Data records
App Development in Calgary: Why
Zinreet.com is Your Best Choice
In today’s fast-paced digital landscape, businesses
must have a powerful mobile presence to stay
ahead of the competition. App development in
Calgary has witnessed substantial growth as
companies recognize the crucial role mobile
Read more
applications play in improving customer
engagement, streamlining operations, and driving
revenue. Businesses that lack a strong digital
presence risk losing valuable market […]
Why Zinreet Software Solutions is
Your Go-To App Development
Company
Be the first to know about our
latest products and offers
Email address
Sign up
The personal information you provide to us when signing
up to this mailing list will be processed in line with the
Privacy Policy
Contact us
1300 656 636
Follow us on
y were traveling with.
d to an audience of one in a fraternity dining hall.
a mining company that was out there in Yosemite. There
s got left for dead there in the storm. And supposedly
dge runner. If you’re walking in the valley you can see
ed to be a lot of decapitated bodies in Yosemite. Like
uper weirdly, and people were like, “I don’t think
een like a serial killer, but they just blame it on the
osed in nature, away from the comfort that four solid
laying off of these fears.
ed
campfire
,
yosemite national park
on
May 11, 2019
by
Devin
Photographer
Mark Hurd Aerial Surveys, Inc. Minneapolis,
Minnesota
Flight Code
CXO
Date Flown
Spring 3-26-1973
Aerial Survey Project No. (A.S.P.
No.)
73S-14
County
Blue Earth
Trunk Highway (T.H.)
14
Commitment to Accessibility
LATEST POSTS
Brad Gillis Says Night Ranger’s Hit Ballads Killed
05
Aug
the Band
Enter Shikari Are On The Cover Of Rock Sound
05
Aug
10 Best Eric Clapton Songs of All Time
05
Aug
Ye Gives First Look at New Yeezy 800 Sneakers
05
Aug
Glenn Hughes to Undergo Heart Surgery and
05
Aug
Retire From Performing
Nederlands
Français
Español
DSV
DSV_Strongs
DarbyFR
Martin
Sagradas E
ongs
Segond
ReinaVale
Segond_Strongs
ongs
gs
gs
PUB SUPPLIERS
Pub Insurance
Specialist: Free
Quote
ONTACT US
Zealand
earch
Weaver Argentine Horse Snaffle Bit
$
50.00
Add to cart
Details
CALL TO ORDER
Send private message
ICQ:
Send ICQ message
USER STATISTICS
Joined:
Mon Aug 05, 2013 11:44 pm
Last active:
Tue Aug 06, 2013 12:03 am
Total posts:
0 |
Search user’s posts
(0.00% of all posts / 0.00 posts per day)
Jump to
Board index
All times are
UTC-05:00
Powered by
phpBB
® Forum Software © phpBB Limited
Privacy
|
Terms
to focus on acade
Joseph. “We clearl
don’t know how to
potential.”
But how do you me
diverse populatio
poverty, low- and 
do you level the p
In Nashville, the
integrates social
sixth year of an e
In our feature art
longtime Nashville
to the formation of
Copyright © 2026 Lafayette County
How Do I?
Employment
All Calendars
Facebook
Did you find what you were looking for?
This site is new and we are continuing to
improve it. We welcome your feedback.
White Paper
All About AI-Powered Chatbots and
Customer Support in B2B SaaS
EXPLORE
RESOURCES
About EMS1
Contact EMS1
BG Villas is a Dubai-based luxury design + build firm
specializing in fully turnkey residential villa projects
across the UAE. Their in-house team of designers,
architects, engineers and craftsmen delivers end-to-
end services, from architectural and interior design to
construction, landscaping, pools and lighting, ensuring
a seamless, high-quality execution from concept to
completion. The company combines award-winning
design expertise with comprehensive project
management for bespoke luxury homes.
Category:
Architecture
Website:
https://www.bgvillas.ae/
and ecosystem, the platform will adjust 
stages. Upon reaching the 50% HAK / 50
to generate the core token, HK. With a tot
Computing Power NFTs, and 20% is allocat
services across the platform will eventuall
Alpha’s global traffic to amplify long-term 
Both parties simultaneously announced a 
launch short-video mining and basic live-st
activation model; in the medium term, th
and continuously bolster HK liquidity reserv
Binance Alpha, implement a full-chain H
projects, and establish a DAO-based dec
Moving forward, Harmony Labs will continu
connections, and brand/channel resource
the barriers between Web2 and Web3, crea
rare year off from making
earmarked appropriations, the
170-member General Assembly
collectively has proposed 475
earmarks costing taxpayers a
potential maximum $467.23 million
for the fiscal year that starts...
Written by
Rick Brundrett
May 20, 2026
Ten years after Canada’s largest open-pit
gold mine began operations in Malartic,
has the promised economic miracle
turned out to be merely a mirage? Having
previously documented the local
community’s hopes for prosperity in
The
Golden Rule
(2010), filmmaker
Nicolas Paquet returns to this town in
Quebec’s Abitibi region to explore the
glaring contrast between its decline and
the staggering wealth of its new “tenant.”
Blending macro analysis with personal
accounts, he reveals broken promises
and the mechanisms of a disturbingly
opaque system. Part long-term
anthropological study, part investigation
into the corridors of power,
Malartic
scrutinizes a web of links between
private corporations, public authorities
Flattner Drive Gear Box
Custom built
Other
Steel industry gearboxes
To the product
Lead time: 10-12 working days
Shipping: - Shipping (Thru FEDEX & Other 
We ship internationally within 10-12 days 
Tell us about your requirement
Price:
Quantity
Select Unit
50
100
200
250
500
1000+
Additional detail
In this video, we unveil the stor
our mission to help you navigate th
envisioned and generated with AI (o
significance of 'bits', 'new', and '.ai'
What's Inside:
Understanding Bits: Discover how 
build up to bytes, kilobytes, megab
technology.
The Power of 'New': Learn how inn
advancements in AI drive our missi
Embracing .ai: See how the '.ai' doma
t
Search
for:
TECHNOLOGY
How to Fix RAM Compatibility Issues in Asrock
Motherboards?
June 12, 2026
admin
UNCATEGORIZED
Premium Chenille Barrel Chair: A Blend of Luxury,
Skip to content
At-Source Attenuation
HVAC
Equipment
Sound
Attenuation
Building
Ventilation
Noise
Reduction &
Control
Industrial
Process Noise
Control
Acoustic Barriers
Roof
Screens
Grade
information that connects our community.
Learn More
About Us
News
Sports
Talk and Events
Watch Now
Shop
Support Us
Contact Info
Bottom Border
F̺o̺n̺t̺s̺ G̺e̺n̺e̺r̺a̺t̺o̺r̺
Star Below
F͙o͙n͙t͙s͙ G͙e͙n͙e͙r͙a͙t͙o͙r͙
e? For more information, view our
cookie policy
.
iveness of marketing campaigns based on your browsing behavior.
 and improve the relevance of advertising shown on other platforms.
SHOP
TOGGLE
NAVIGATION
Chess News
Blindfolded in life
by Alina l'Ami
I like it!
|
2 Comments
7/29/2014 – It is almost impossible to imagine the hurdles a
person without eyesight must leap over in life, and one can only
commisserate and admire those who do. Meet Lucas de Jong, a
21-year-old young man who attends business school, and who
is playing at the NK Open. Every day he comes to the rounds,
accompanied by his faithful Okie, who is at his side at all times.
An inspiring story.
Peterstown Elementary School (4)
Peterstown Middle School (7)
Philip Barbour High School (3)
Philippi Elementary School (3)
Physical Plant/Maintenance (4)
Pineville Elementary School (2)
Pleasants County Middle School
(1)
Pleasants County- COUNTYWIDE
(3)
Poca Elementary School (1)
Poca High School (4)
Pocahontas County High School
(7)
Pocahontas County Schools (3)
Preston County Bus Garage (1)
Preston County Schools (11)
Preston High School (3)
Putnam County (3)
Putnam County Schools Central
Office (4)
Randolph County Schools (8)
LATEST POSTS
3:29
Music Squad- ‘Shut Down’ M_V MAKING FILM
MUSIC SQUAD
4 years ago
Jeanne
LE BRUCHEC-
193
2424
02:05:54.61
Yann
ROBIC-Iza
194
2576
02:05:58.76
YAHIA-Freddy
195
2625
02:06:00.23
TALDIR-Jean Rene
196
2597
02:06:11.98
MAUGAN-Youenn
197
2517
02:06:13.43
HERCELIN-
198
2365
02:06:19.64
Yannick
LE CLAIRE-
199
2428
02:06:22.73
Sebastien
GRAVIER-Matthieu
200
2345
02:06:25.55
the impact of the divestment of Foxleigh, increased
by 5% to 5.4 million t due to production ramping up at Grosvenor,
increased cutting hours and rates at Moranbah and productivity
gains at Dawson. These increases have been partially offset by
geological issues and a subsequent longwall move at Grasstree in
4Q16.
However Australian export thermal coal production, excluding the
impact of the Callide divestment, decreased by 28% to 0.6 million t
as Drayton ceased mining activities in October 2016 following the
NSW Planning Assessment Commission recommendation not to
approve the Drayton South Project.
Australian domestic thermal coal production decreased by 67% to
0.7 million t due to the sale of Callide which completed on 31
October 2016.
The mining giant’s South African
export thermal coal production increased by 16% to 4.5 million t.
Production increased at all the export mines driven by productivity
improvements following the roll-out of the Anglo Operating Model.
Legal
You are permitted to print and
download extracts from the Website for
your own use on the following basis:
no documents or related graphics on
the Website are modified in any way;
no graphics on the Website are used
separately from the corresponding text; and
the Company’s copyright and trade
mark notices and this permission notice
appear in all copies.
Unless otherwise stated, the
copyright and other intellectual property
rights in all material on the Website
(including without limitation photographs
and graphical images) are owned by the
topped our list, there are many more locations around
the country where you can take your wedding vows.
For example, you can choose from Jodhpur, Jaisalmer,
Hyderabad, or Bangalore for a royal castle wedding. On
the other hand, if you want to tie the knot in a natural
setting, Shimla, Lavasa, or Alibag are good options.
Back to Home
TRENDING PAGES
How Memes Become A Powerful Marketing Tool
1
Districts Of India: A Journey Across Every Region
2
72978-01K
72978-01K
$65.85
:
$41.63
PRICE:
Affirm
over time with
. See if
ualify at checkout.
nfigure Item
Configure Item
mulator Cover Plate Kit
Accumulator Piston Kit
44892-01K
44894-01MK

--- WHAT IS NEEDED ---
Return, without any change, the lines of the data records starting at the first line and ending at the line that contains "The personal information".

--- TASK SOLUTION ---
App Development in Calgary: Why
Zinreet.com is Your Best Choice
In today’s fast-paced digital landscape, businesses
must have a powerful mobile presence to stay
ahead of the competition. App development in
Calgary has witnessed substantial growth as
companies recognize the crucial role mobile
Read more
applications play in improving customer
engagement, streamlining operations, and driving
revenue. Businesses that lack a strong digital
presence risk losing valuable market […]
Why Zinreet Software Solutions is
Your Go-To App Development
Company
Be the first to know about our
latest products and offers
Email address
Sign up
The personal information you provide to us when signing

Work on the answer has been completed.